Berdasarkan pertimbangan-pertimbangan hukum di atas, Mahkamah menyatakan ketentuan Pasal 222 UU Pemilu tidak sejalan dengan prinsip persamaan kedudukan dalam hukum dan pemerintahan, hak memperjuangkan diri secara kolektif, serta kepastian hukum yang adil sesuai dengan Pasal 27 ayat (1), Pasal 28C ayat (2), Pasal 28D ayat (1), dan Pasal 28I ayat (2) UUD NRI Tahun 1945. Dengan demikian, menurut MK, dalil para Pemohon adalah beralasan menurut hukum untuk seluruhnya. Dalam Putusan ini, terdapat dua hakim konstitusi yang memiliki pendapat berbeda (dissenting opinion).
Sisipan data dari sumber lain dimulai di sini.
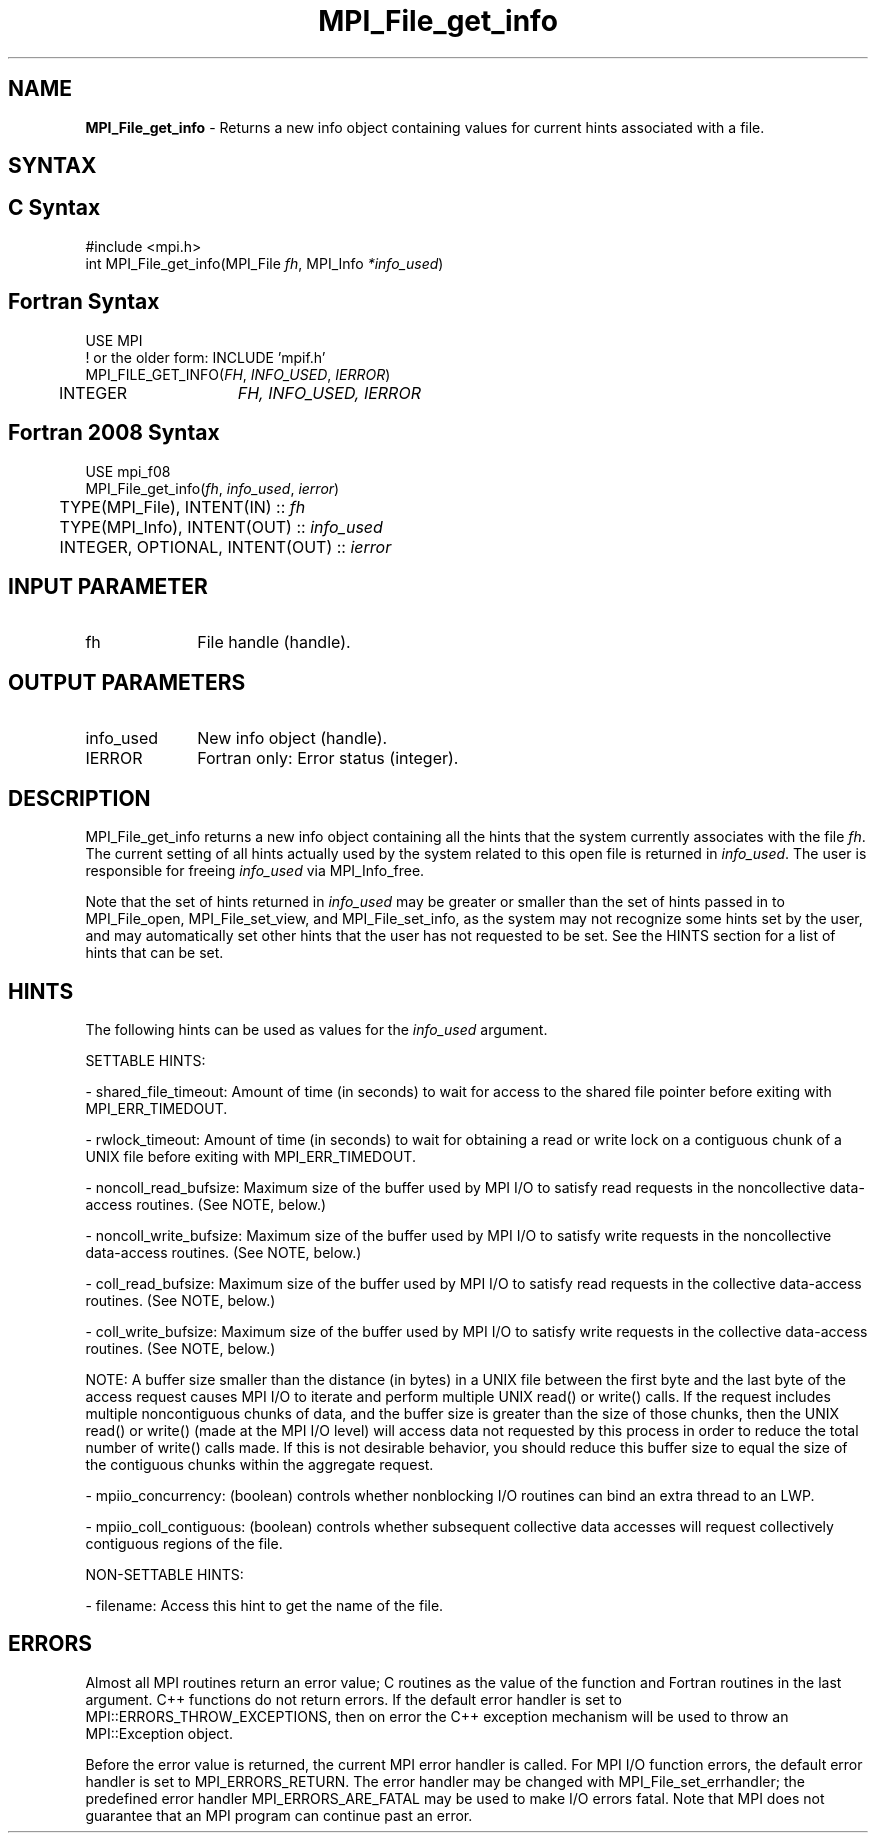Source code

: .\" -*- nroff -*-
.\" Copyright 2010 Cisco Systems, Inc.  All rights reserved.
.\" Copyright 2006-2008 Sun Microsystems, Inc.
.\" Copyright (c) 1996 Thinking Machines Corporation
.\" Copyright 2015-2016 Research Organization for Information Science
.\"                     and Technology (RIST). All rights reserved.
.\" $COPYRIGHT$
.TH MPI_File_get_info 3 "May 26, 2022" "4.1.4" "Open MPI"
.SH NAME
\fBMPI_File_get_info\fP \- Returns a new info object containing values for current hints associated with a file.


.SH SYNTAX
.ft R
.nf
.SH C Syntax
.nf
#include <mpi.h>
int MPI_File_get_info(MPI_File \fIfh\fP, MPI_Info \fI*info_used\fP)

.fi
.SH Fortran Syntax
.nf
USE MPI
! or the older form: INCLUDE 'mpif.h'
MPI_FILE_GET_INFO(\fIFH\fP, \fIINFO_USED\fP, \fIIERROR\fP)
	INTEGER	\fIFH, INFO_USED, IERROR\fP

.fi
.SH Fortran 2008 Syntax
.nf
USE mpi_f08
MPI_File_get_info(\fIfh\fP, \fIinfo_used\fP, \fIierror\fP)
	TYPE(MPI_File), INTENT(IN) :: \fIfh\fP
	TYPE(MPI_Info), INTENT(OUT) :: \fIinfo_used\fP
	INTEGER, OPTIONAL, INTENT(OUT) :: \fIierror\fP

.fi
.SH INPUT PARAMETER
.ft R
.TP 1i
fh
File handle (handle).

.SH OUTPUT PARAMETERS
.ft R
.TP 1i
info_used
New info object (handle).
.TP 1i
IERROR
Fortran only: Error status (integer).

.SH DESCRIPTION
.ft R
MPI_File_get_info returns a new info object containing all the hints that the system currently associates with the file \fIfh\fP. The current setting of all hints actually used by the system related to this open file is returned in \fIinfo_used\fP. The user is responsible for freeing \fIinfo_used\fP via MPI_Info_free.

Note that the set of hints returned in \fIinfo_used\fP may be greater or smaller than the set of hints passed in to MPI_File_open, MPI_File_set_view, and MPI_File_set_info, as the system may not recognize some hints set by the user, and may automatically set other hints that the user has not requested to be set. See the HINTS section for a list of hints that can be set.

.SH HINTS
.ft R
The following hints can be used as values for the \fIinfo_used\fP argument.
.sp
SETTABLE HINTS:
.sp
- shared_file_timeout: Amount of time (in seconds) to wait for access to the
shared file pointer before exiting with MPI_ERR_TIMEDOUT.
.sp
- rwlock_timeout: Amount of time (in seconds) to wait for obtaining a read or
write lock on a contiguous chunk of a UNIX file before exiting with MPI_ERR_TIMEDOUT.
.sp
- noncoll_read_bufsize:  Maximum size of the buffer used by
MPI I/O to satisfy  read requests in
the noncollective data-access routines. (See NOTE, below.)
.sp
- noncoll_write_bufsize: Maximum size of the buffer used by
MPI I/O to satisfy write requests in
the noncollective data-access routines. (See NOTE, below.)
.sp
- coll_read_bufsize:  Maximum size of the buffer used by MPI
I/O to satisfy read requests in the
collective data-access routines. (See NOTE, below.)
.sp
- coll_write_bufsize:  Maximum size of the buffer used by MPI
I/O to satisfy write requests in the
collective data-access routines. (See NOTE, below.)
.sp
NOTE: A buffer size smaller than the distance (in bytes) in a UNIX file between the first byte and the last byte of the access request causes MPI I/O to iterate and perform multiple UNIX read() or write() calls. If the request includes multiple noncontiguous chunks of data, and the buffer size is greater than the size of those chunks, then the UNIX read() or write() (made at the MPI I/O level) will access data not requested by this process in order to reduce the total number of write() calls made. If this is not desirable behavior, you should reduce this buffer size to equal the size of the contiguous chunks within the aggregate request.
.sp
- mpiio_concurrency: (boolean) controls whether nonblocking
I/O routines can bind an extra thread to an LWP.
.sp
- mpiio_coll_contiguous: (boolean) controls whether subsequent collective data accesses will request collectively contiguous regions of the file.
.sp
NON-SETTABLE HINTS:
.sp
- filename: Access this hint to get the name of the file.

.SH ERRORS
Almost all MPI routines return an error value; C routines as the value of the function and Fortran routines in the last argument. C++ functions do not return errors. If the default error handler is set to MPI::ERRORS_THROW_EXCEPTIONS, then on error the C++ exception mechanism will be used to throw an MPI::Exception object.
.sp
Before the error value is returned, the current MPI error handler is
called. For MPI I/O function errors, the default error handler is set to MPI_ERRORS_RETURN. The error handler may be changed with MPI_File_set_errhandler; the predefined error handler MPI_ERRORS_ARE_FATAL may be used to make I/O errors fatal. Note that MPI does not guarantee that an MPI program can continue past an error.

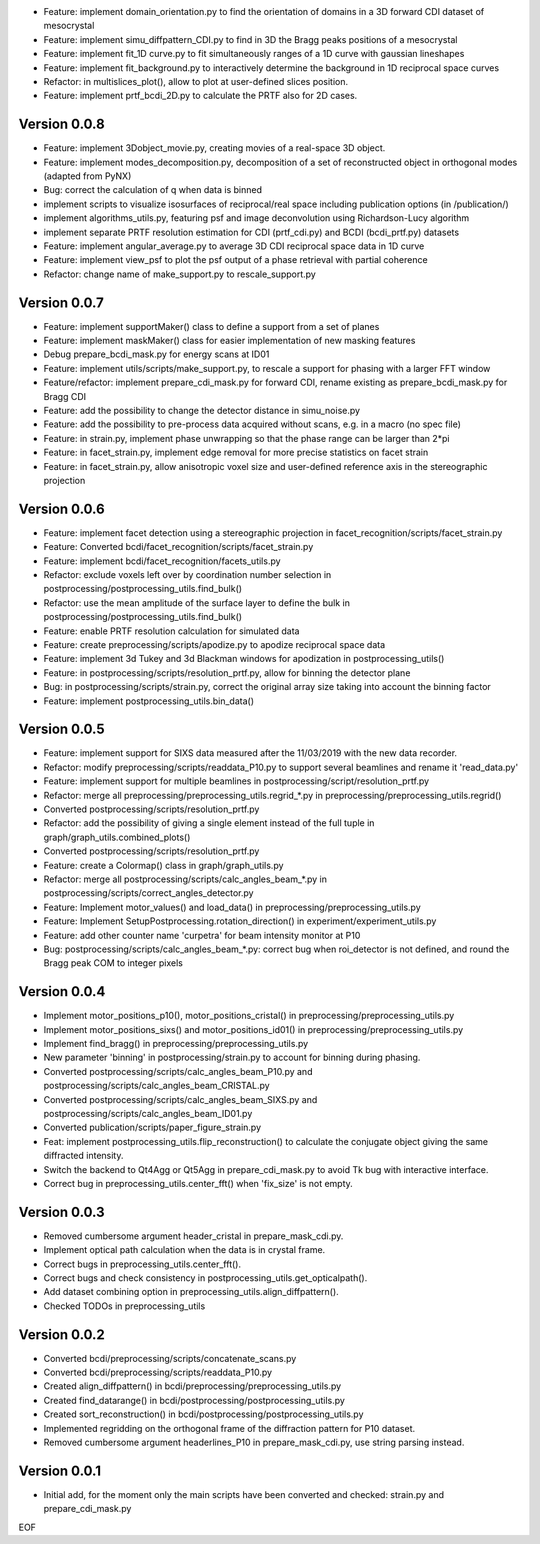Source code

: * Feature: implement domain_orientation.py to find the orientation of domains in a 3D forward CDI dataset of mesocrystal

* Feature: implement simu_diffpattern_CDI.py to find in 3D the Bragg peaks positions of a mesocrystal

* Feature: implement fit_1D curve.py to fit simultaneously ranges of a 1D curve with gaussian lineshapes

* Feature: implement fit_background.py to interactively determine the background in 1D reciprocal space curves

* Refactor: in multislices_plot(), allow to plot at user-defined slices position.

* Feature: implement prtf_bcdi_2D.py to calculate the PRTF also for 2D cases.

Version 0.0.8
-------------

* Feature: implement 3Dobject_movie.py, creating movies of a real-space 3D object.

* Feature: implement modes_decomposition.py, decomposition of a set of reconstructed object in orthogonal modes (adapted from PyNX)

* Bug: correct the calculation of q when data is binned

* implement scripts to visualize isosurfaces of reciprocal/real space including publication options (in /publication/)

* implement algorithms_utils.py, featuring psf and image deconvolution using Richardson-Lucy algorithm

* implement separate PRTF resolution estimation for CDI (prtf_cdi.py) and BCDI (bcdi_prtf.py) datasets

* Feature: implement angular_average.py to average 3D CDI reciprocal space data in 1D curve

* Feature: implement view_psf to plot the psf output of a phase retrieval with partial coherence

* Refactor: change name of make_support.py to rescale_support.py

Version 0.0.7
-------------
* Feature: implement supportMaker() class to define a support from a set of planes

* Feature: implement maskMaker() class for easier implementation of new masking features

* Debug prepare_bcdi_mask.py for energy scans at ID01

* Feature: implement utils/scripts/make_support.py, to rescale a support for phasing with a larger FFT window

* Feature/refactor: implement prepare_cdi_mask.py for forward CDI, rename existing as prepare_bcdi_mask.py for Bragg CDI

* Feature: add the possibility to change the detector distance in simu_noise.py

* Feature: add the possibility to pre-process data acquired without scans, e.g. in a macro (no spec file)

* Feature: in strain.py, implement phase unwrapping so that the phase range can be larger than 2*pi

* Feature: in facet_strain.py, implement edge removal for more precise statistics on facet strain

* Feature: in facet_strain.py, allow anisotropic voxel size and user-defined reference axis in the stereographic projection

Version 0.0.6
-------------

* Feature: implement facet detection using a stereographic projection in facet_recognition/scripts/facet_strain.py

* Feature: Converted bcdi/facet_recognition/scripts/facet_strain.py

* Feature: implement bcdi/facet_recognition/facets_utils.py

* Refactor: exclude voxels left over by coordination number selection in postprocessing/postprocessing_utils.find_bulk()

* Refactor: use the mean amplitude of the surface layer to define the bulk in postprocessing/postprocessing_utils.find_bulk()

* Feature: enable PRTF resolution calculation for simulated data

* Feature: create preprocessing/scripts/apodize.py to apodize reciprocal space data

* Feature: implement 3d Tukey and 3d Blackman windows for apodization in postprocessing_utils()

* Feature: in postprocessing/scripts/resolution_prtf.py, allow for binning the detector plane

* Bug: in postprocessing/scripts/strain.py, correct the original array size taking into account the binning factor

* Feature: implement postprocessing_utils.bin_data()

Version 0.0.5
-------------

* Feature: implement support for SIXS data measured after the 11/03/2019 with the new data recorder.

* Refactor: modify preprocessing/scripts/readdata_P10.py to support several beamlines and rename it 'read_data.py'

* Feature: implement support for multiple beamlines in postprocessing/script/resolution_prtf.py

* Refactor: merge all preprocessing/preprocessing_utils.regrid_*.py in preprocessing/preprocessing_utils.regrid()

* Converted postprocessing/scripts/resolution_prtf.py

* Refactor: add the possibility of giving a single element instead of the full tuple in graph/graph_utils.combined_plots()

* Converted postprocessing/scripts/resolution_prtf.py

* Feature: create a Colormap() class in graph/graph_utils.py

* Refactor: merge all postprocessing/scripts/calc_angles_beam_*.py in postprocessing/scripts/correct_angles_detector.py

* Feature: Implement motor_values() and load_data() in preprocessing/preprocessing_utils.py

* Feature: Implement SetupPostprocessing.rotation_direction() in experiment/experiment_utils.py

* Feature: add other counter name 'curpetra' for beam intensity monitor at P10

* Bug: postprocessing/scripts/calc_angles_beam_*.py: correct bug when roi_detector is not defined, and round the Bragg peak COM to integer pixels

Version 0.0.4
-------------

* Implement motor_positions_p10(), motor_positions_cristal() in preprocessing/preprocessing_utils.py

* Implement motor_positions_sixs() and motor_positions_id01() in preprocessing/preprocessing_utils.py

* Implement find_bragg() in preprocessing/preprocessing_utils.py

* New parameter 'binning' in postprocessing/strain.py to account for binning during phasing.

* Converted postprocessing/scripts/calc_angles_beam_P10.py and postprocessing/scripts/calc_angles_beam_CRISTAL.py

* Converted postprocessing/scripts/calc_angles_beam_SIXS.py and postprocessing/scripts/calc_angles_beam_ID01.py

* Converted publication/scripts/paper_figure_strain.py

* Feat: implement postprocessing_utils.flip_reconstruction() to calculate the conjugate object giving the same diffracted intensity.

* Switch the backend to Qt4Agg or Qt5Agg in prepare_cdi_mask.py to avoid Tk bug with interactive interface.

* Correct bug in preprocessing_utils.center_fft() when 'fix_size' is not empty.

Version 0.0.3
-------------

* Removed cumbersome argument header_cristal in prepare_mask_cdi.py.

* Implement optical path calculation when the data is in crystal frame.

* Correct bugs in preprocessing_utils.center_fft().

* Correct bugs and check consistency in postprocessing_utils.get_opticalpath().

* Add dataset combining option in preprocessing_utils.align_diffpattern().

* Checked TODOs in preprocessing_utils

Version 0.0.2
-------------

* Converted bcdi/preprocessing/scripts/concatenate_scans.py

* Converted bcdi/preprocessing/scripts/readdata_P10.py

* Created align_diffpattern() in bcdi/preprocessing/preprocessing_utils.py

* Created find_datarange() in bcdi/postprocessing/postprocessing_utils.py

* Created sort_reconstruction() in bcdi/postprocessing/postprocessing_utils.py

* Implemented regridding on the orthogonal frame of the diffraction pattern for P10 dataset.

* Removed cumbersome argument headerlines_P10 in prepare_mask_cdi.py, use string parsing instead.

Version 0.0.1
-------------
* Initial add, for the moment only the main scripts have been converted and checked: strain.py and prepare_cdi_mask.py 

EOF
Untuk diketahui permohonan ini diajukan oleh empat orang Mahasiswa Fakultas Syariah dan Hukum UIN Sunan Kalijaga, yakni Enika Maya Oktavia, dkk. Para Pemohon mendalilkan prinsip "one man one vote one value" tersimpangi oleh adanya presidential threshold. Hal ini menimbulkan penyimpangan pada prinsip "one value" karena nilai suara tidak selalu memiliki bobot yang sama.

Idealnya, menurut para Pemohon, nilai suara seharusnya mengikuti periode pemilihan yang bersangkutan. Namun, dalam kasus presidential threshold, nilai suara digunakan untuk dua periode pemilihan, yang dapat mengarah pada distorsi representasi dalam sistem demokrasi. Oleh karena itu, hal ini menunjukkan adanya ketidakseimbangan atau penyimpangan pada prinsip asas periodik, nilai suara seharusnya mengikuti setiap periode pemilihan secara proporsional.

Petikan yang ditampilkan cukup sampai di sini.